Changes in the Polish party

In fact, the Polish party is in turmoil from the bottom to the top. Throughout the country, workers and pro-reform elements are voting old line party leaders out of office and are pushing through democratic reforms within the party itself.

It is estimated now that one-half of the party membership is in favor of reforms making the party more accountable to the Polish people. This sentiment is especially strong among the workers and young intellectuals. One-third of the party membership belongs to the independent trade union Solidarity; in Gdansk over three-quarters are Solidarity members.

Since early this year, reform elements within the party have been holding open elections at the local and regional levels, sweeping out many old-line officials.

Elections for some lower level party posts are now being conducted by secret ballot, so that pro-Moscow elements will not be able to influence the voting. The vast majority of the city committees have been changed. The heads of 30 out of 49 ’ regional party committees have been fired and nine others have lost in elections. While some of their successors are also pro-Moscow hard-liners, the trend has been towards the reformers.

Over the past two months, elections for regional delegates to the July party Congress were held. According to some estimates 90% of the elected delegates will be attending their first congress. Six to seven hundred out of a total of 1,700 are workers, more than twice the number in previous congresses. Under new election rules, each delegate must report back to his constituency regularly during the Congress, and if the workers don’t like the reports, they can recall the delegate.

The Soviets, predictably, are livid at the changes taking place inside the Polish party. Moscow’s view is that all the Eastern European parties should toe the Soviet line and that their chief loyalty must be to Moscow.

Conservative and pro-Moscow elements within the party are stepping up their own efforts to counter the tide of reform, but their influence seems to be declining. One group of pro-Moscow party members called the Katowice Forum issued a very strongly worded denunciation of the reform process in late May and agitated against the draft party program being circulated for the Congress. But while the Soviets praised the Katowice Forum statement, it was condemned throughout Poland, even by moderate party leaders. Local activists have reported that members of the forum would lose an election for dog catcher in Katowice itself.

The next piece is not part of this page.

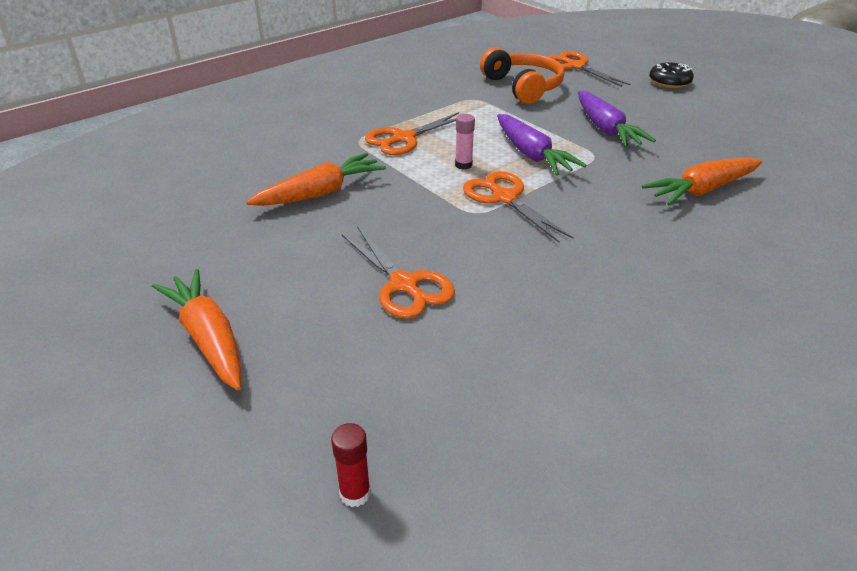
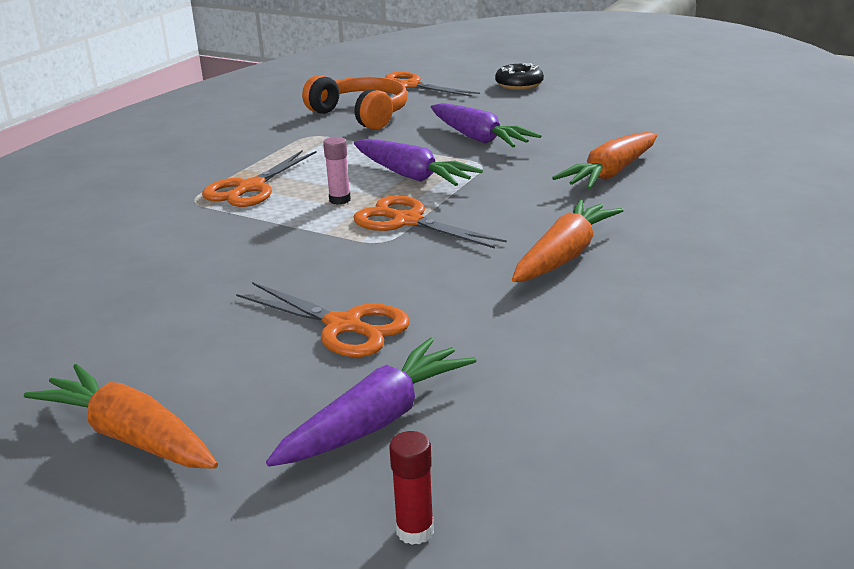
camera: 20 degrees left, 10 degrees down
(320, 193) = (180, 261): orange carrot -> orange carrot (565, 255)
(382, 380) = (377, 420): none -> purple carrot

How these different forces will come together at the July Congress remains to be seen. Even among the reform trend there are differences over what reforms are appropriate, how far the reform process should go and how fast. Some believe the process should be more gradual so as not to provoke a confrontation with the Soviets that could result in military intervention. Others, however, believe that a strong reform movement and a party responsive to Poland’s people would actually strengthen Poland’s hand against the Soviets and make it more difficult for them to invade. Either way, the outcome of the Congress and the Soviet Union’s response will have a big effect on Poland’s future.